Britain’s oldest stone monuments built to follow Sun, Moon movements
The oldest ever stone monuments in Britain have been constructed according to the spatial movements of the Sun and Moon, more than 5,000 years back it is revealed now.
The monuments are Callanish and Stenness located in Scotland, said a recent research in the Journal of Archaeological Science.
It used an in-depth study of 2D and 3D technologies to recreate tests to prove the patterns of alignment of the standing stones.
“This research is finally proof that the ancient Britons connected the Earth to the sky with their earliest standing stones, and that this practice continued in the same way for 2,000 years,” Gail Higginbottom, Researcher at the University of Adelaide, was quoted as saying, reported IANS.

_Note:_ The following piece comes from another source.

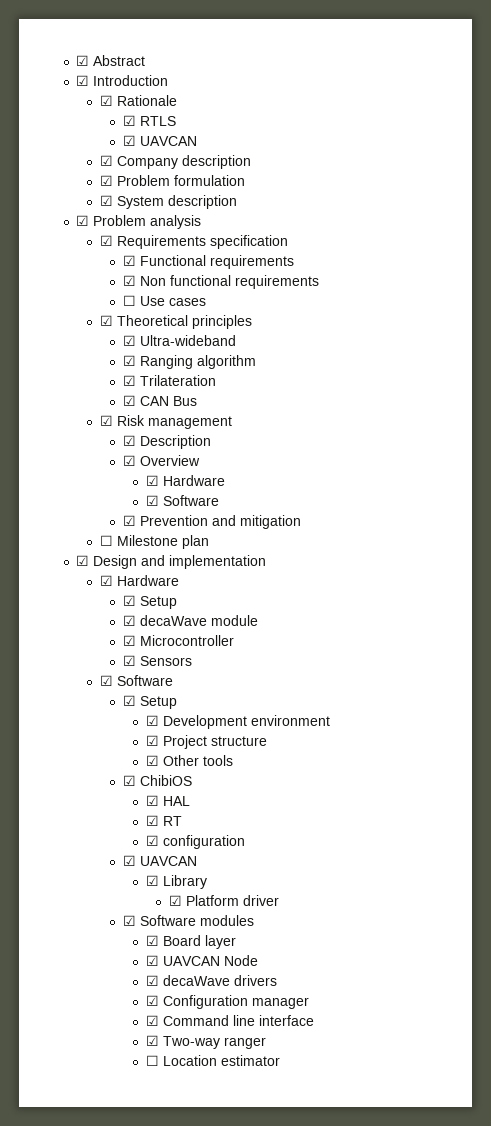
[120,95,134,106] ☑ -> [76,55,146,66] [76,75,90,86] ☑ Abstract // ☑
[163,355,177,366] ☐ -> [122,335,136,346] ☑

While examining the stone monuments in the Scotland Isles of Lewis, and Orkney), the researchers saw a concentration of alignments towards the Sun and Moon at different times of their cycles.
According to the researchers, there is a complex symmetry between the alignment of the stones, the surrounding landscape and horizon, and the movements of the Sun and the Moon across that landscape.
“These chosen surroundings would have influenced the way the Sun and Moon were seen, particularly in the timing of their rising and setting at special times, like when the Moon appears at its most northerly position on the horizon, which only happens every 18.6 years,” Higginbottom mentioned.
And 2,000 years later in Scotland, much simpler monuments were still being built that had at least one of the same astronomical alignments found at the great circles.
Examining sites in detail, it was found that about half the sites were surrounded by one landscape pattern and the other half by the complete reverse.
Researchers opine that people have erected these great monuments within the landscape and in relation to the astronomy they knew and invested a tremendous amount of effort and work to do so.